_Activity_:
Reproduce the entries that follow, exactly and in full.
....................
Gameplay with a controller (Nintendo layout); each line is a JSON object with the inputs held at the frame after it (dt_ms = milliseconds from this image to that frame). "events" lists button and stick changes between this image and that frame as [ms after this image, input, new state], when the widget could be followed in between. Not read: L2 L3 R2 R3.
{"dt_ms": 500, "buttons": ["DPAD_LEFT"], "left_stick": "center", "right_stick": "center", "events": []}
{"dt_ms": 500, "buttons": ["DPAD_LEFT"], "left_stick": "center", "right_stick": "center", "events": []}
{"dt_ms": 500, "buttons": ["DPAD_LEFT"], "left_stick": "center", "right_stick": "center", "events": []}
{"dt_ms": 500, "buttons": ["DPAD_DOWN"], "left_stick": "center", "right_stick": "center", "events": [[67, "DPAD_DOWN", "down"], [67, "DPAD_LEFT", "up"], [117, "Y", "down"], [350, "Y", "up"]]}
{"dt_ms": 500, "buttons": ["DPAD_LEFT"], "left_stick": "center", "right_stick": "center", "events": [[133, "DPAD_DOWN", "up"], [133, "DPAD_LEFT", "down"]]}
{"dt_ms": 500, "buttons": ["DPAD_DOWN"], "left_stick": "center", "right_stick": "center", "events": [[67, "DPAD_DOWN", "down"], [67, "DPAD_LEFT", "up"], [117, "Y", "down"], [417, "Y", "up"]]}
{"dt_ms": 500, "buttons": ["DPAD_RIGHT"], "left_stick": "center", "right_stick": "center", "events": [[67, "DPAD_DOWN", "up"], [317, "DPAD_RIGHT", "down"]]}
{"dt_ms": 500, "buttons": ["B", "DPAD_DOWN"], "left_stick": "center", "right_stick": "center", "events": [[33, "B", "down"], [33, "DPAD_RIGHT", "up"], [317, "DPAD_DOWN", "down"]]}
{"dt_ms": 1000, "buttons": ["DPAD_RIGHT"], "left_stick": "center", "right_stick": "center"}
....................
_Response_:
Gameplay with a controller (Nintendo layout); each line is a JSON object with the inputs held at the frame after it (dt_ms = milliseconds from this image to that frame). "events" lists button and stick changes between this image and that frame as [ms after this image, input, new state], when the widget could be followed in between. Not read: L2 L3 R2 R3.
{"dt_ms": 500, "buttons": ["DPAD_LEFT"], "left_stick": "center", "right_stick": "center", "events": []}
{"dt_ms": 500, "buttons": ["DPAD_LEFT"], "left_stick": "center", "right_stick": "center", "events": []}
{"dt_ms": 500, "buttons": ["DPAD_LEFT"], "left_stick": "center", "right_stick": "center", "events": []}
{"dt_ms": 500, "buttons": ["DPAD_DOWN"], "left_stick": "center", "right_stick": "center", "events": [[67, "DPAD_DOWN", "down"], [67, "DPAD_LEFT", "up"], [117, "Y", "down"], [350, "Y", "up"]]}
{"dt_ms": 500, "buttons": ["DPAD_LEFT"], "left_stick": "center", "right_stick": "center", "events": [[133, "DPAD_DOWN", "up"], [133, "DPAD_LEFT", "down"]]}
{"dt_ms": 500, "buttons": ["DPAD_DOWN"], "left_stick": "center", "right_stick": "center", "events": [[67, "DPAD_DOWN", "down"], [67, "DPAD_LEFT", "up"], [117, "Y", "down"], [417, "Y", "up"]]}
{"dt_ms": 500, "buttons": ["DPAD_RIGHT"], "left_stick": "center", "right_stick": "center", "events": [[67, "DPAD_DOWN", "up"], [317, "DPAD_RIGHT", "down"]]}
{"dt_ms": 500, "buttons": ["B", "DPAD_DOWN"], "left_stick": "center", "right_stick": "center", "events": [[33, "B", "down"], [33, "DPAD_RIGHT", "up"], [317, "DPAD_DOWN", "down"]]}
{"dt_ms": 1000, "buttons": ["DPAD_RIGHT"], "left_stick": "center", "right_stick": "center"}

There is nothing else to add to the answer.